For the next 32 years—with the exception of a year studying at BC’s Institute of Religious Education & Pastoral Ministry (1987-1988)—his world was parish ministry, from 1975 to 1989 at St. Ignatius Church in Chestnut Hill, for five years at St. Charles Borromeo in Waltham, then for two years at Saints Peter and Paul in Norwich, Conn.. For the last 21 years of his active ministry (1996-2017) he was in Portland, Maine, at Saint Pius X Parish and other church communities formed as the diocese merged parishes. During this time, he also served as a Chaplain to the Portland Fire Department.  “I really love parish work,” he said, “I really do.” 

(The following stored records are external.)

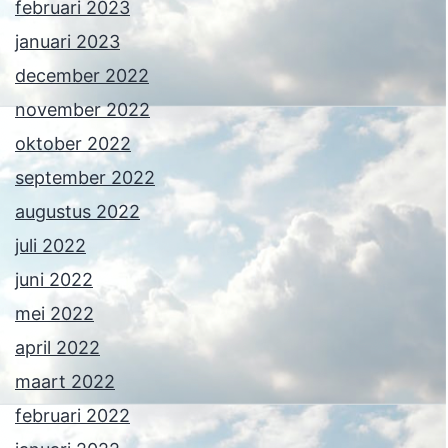
februari 2023
januari 2023
december 2022
november 2022
oktober 2022
september 2022
augustus 2022
juli 2022
juni 2022
mei 2022
april 2022
maart 2022
februari 2022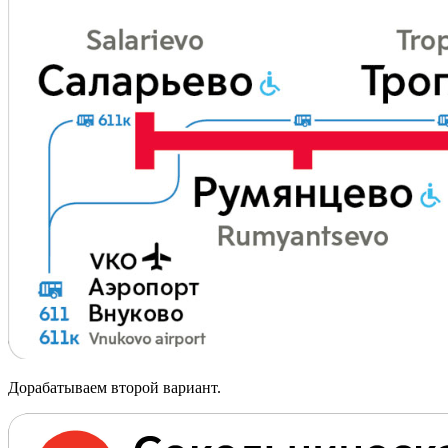
Дорабатываем второй вариант.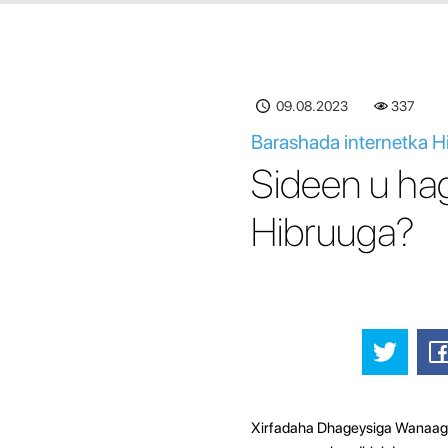
09.08.2023
337
Barashada internetka H
Sideen u ha
Hibruuga?
Xirfadaha Dhageysiga Wanaagsa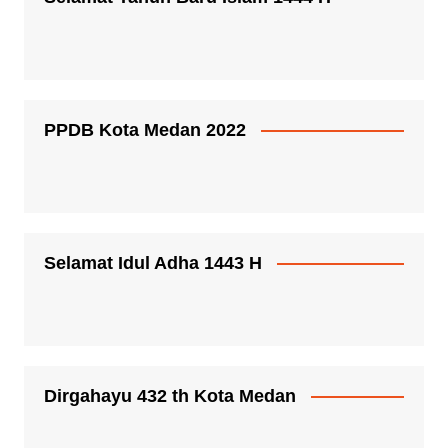
PPDB Kota Medan 2022
Selamat Idul Adha 1443 H
Dirgahayu 432 th Kota Medan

And he was good at it, though sometimes he was remembered for things he might not have thought of. Anyone who knew him knew that he carefully prepared for Mass and that he presided reverently but also wasted no time. “Oh, we love Father Regan,” one of his older Maine parishioners said to a visiting Jesuit, “especially in the winter. When we get out to our cars, they’re still warm.”

In July of 2017 Fr. Regan moved to Campion Health Center in Weston, Mass. He said Mass several times a week in nursing homes, senior living communities, and retirement residences of religious sisters. Eventually he had to limit his outside commitments. His body grew improbably thin until all you saw was his friendly smile. He died in the early evening of Dec. 2, 2021.